Open Range: $267M U.S. Rural Loan for Wimax
Bill Beans' history
Open Range intends to connect 500+ small towns via Wimax, and is getting strong support from the USDA Rural Loan program. This kind of deployment is what the RUS funding is designed for. Working with RBC Capital, they expect $100M of additional private funding. They are working with  Globalstar to offer satellite service outside their developed area, including using terrestrial ATC bandwidth. Their business plan includes voice from the start, recognizing that most data-only providers around the world have failed. Making rural deployments profitable is hard, but Open Reach has a staff of experienced pros. While some details of their business plan remain confidential, I have enough information to conclude it is a sensible attempt to reach an unserved population. If successful, their strategy and the ATC bandwidth deal would allow them to profitably expand the business. The potential is large.

     Bill Beans, the founder and CEO, has 20 years of experience going back to Teleport.   Beans also served as President and Chief Operating Officer of ICG in 2000, a company that went from $2B in market value to bankruptcy in less than two years.

    I have held over here a section here about Beans' tenure at ICG, waiting for some  details of the application. Beans and ICG CEO Shelby Bryant settled a securities lawsuit for $18M.   Those who need to know more should check 
http://securities.stanford.edu/1015/ICGX00/200627_r01o_001864.pdf
or email me. These are very strong allegations, and I'm being especially careful as the deal has not yet closed.

    The USDA spokesman did get me some details of how Open Range would be monitored. Three full time people will be assigned, and they will review every funding requisition. They have a planned five year schedule, and will be regularly determining progress. Everyone at USDA/RUS is aware that 30% of loans like this quickly went into default in earlier programs, and they have expanded auditing.

A mutual friend, respected in the industry, knew Beans professionally and writes “I think he has a fair point concerning his short (one year) involvement with ICG and therefore that he had little or nothing to do with ICG's problems. His TCG and MFS operating experience is certainly a strong point in Open Range's favor.” If you are actively involved in this, I urge you to check carefully and not rush to judgment.

     Beans graciously did call, but told me it was not an appropriate time for the company to comment.

▸ Requirement A:
In the Open Range article, how many full-time people will USDA assign to monitor Open Range?
▸ Requirement B:
Print the passage of the Open Range article from "I have held" to "have expanded auditing.".

[Dataset excerpts]
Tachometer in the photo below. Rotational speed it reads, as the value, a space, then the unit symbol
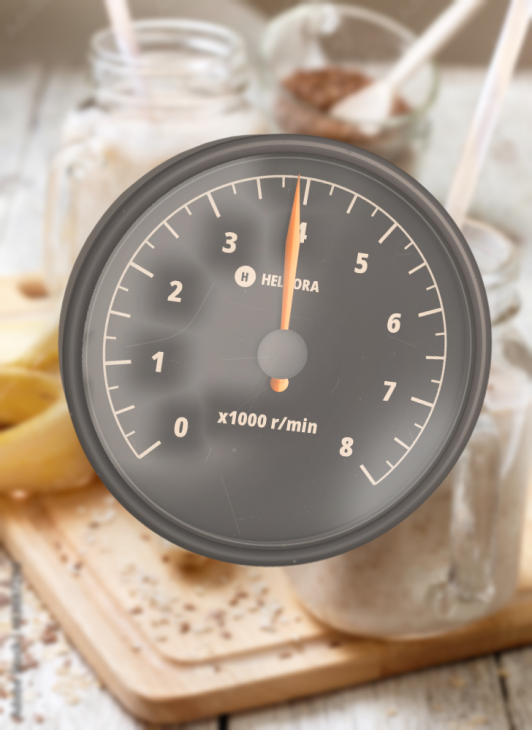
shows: 3875 rpm
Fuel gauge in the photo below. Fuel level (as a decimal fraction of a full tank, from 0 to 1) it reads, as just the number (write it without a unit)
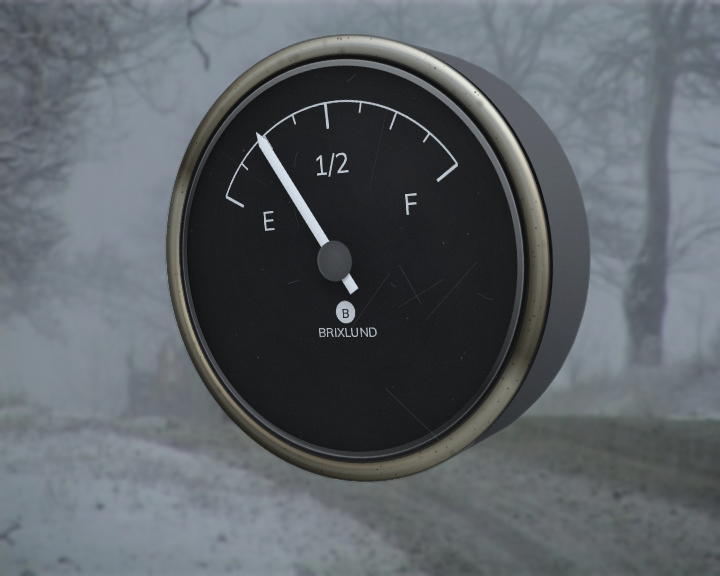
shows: 0.25
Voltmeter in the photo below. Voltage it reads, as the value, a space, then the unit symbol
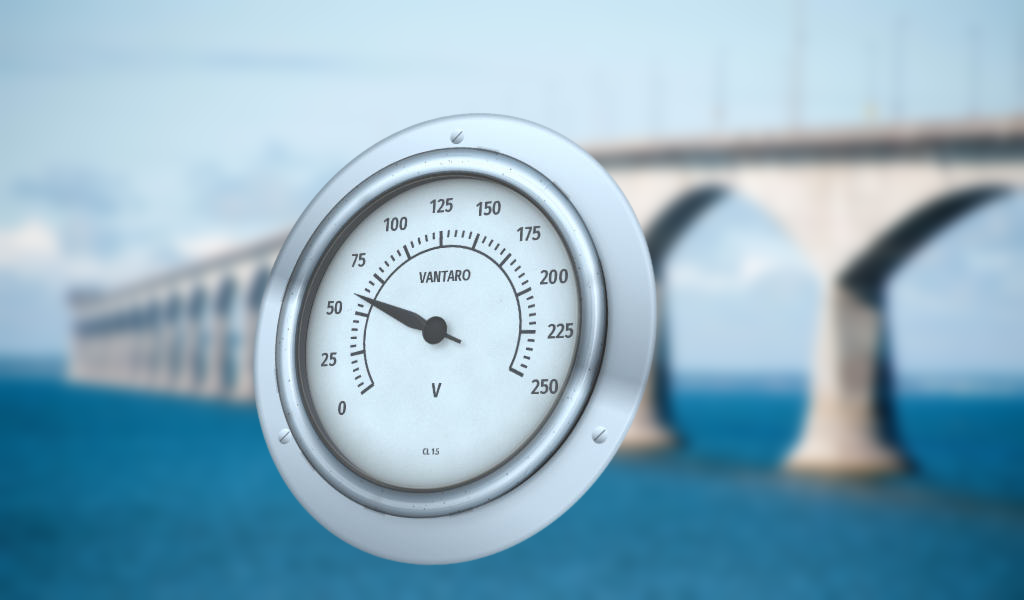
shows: 60 V
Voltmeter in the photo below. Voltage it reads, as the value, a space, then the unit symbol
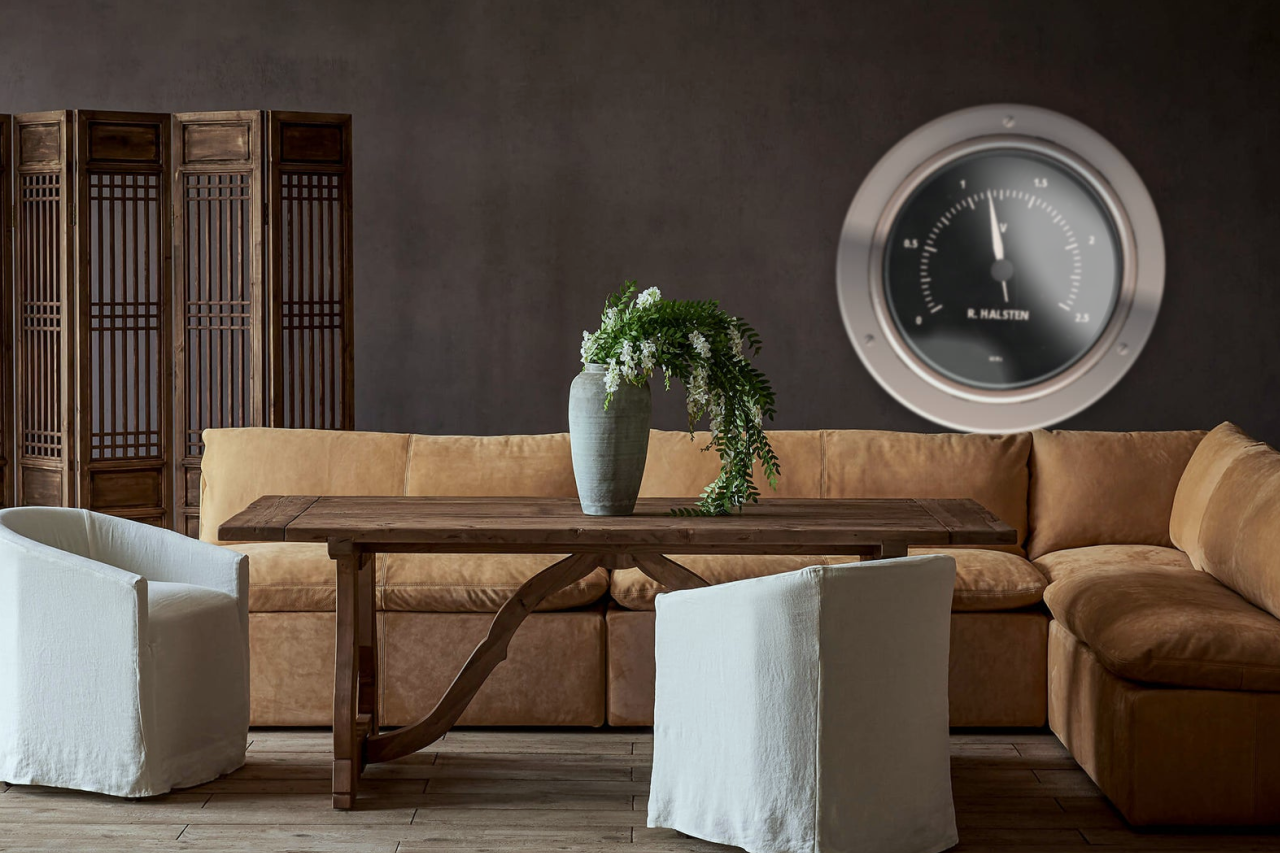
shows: 1.15 V
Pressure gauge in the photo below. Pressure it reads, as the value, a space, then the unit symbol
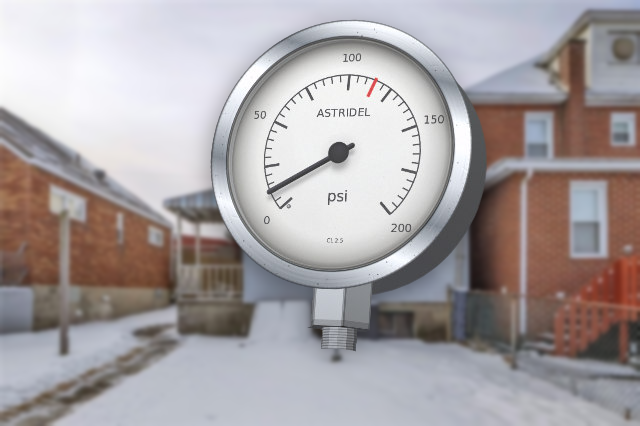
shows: 10 psi
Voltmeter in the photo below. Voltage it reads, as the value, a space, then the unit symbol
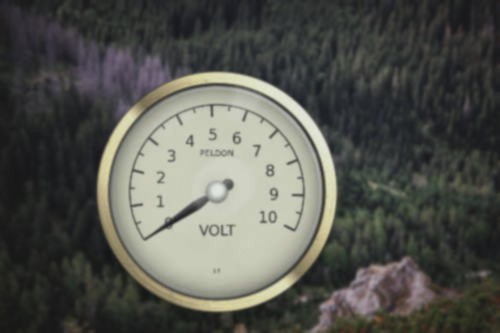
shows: 0 V
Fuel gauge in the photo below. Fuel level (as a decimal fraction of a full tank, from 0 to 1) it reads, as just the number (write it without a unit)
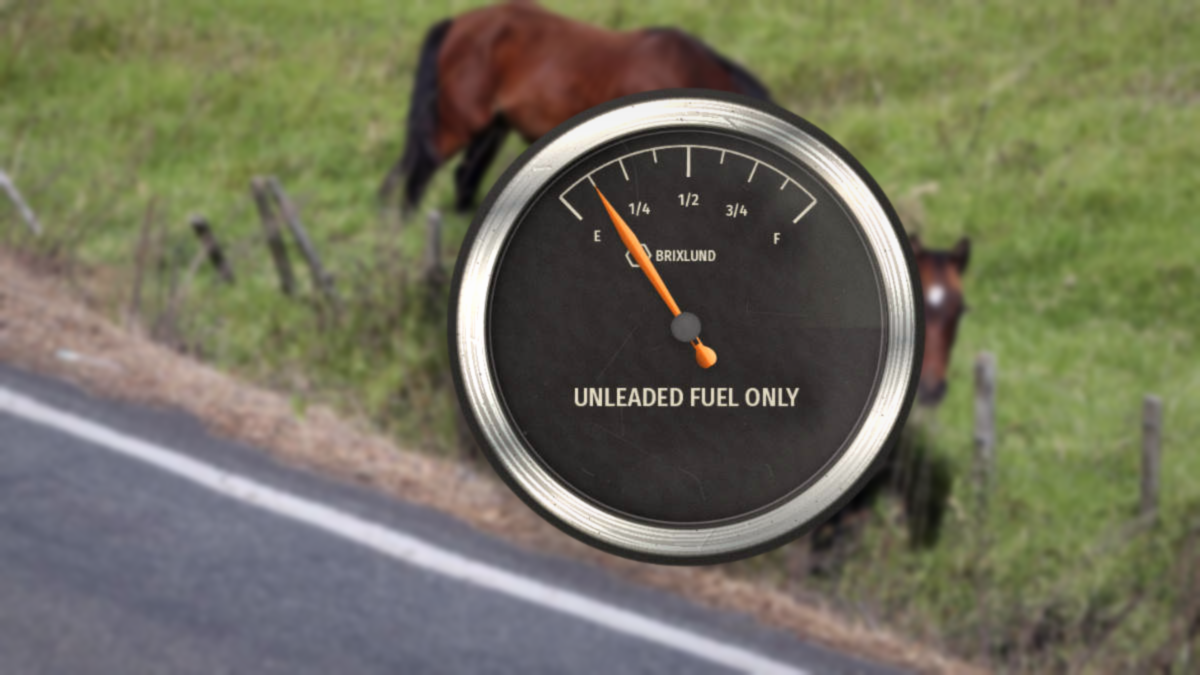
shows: 0.125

▸ Exercise result A:
Three full-time people will be assigned.

▸ Exercise result B:
I have held over here a section here about Beans' tenure at ICG, waiting for some  details of the application. Beans and ICG CEO Shelby Bryant settled a securities lawsuit for $18M.   Those who need to know more should check 
http://securities.stanford.edu/1015/ICGX00/200627_r01o_001864.pdf
or email me. These are very strong allegations, and I'm being especially careful as the deal has not yet closed.

    The USDA spokesman did get me some details of how Open Range would be monitored. Three full time people will be assigned, and they will review every funding requisition. They have a planned five year schedule, and will be regularly determining progress. Everyone at USDA/RUS is aware that 30% of loans like this quickly went into default in earlier programs, and they have expanded auditing.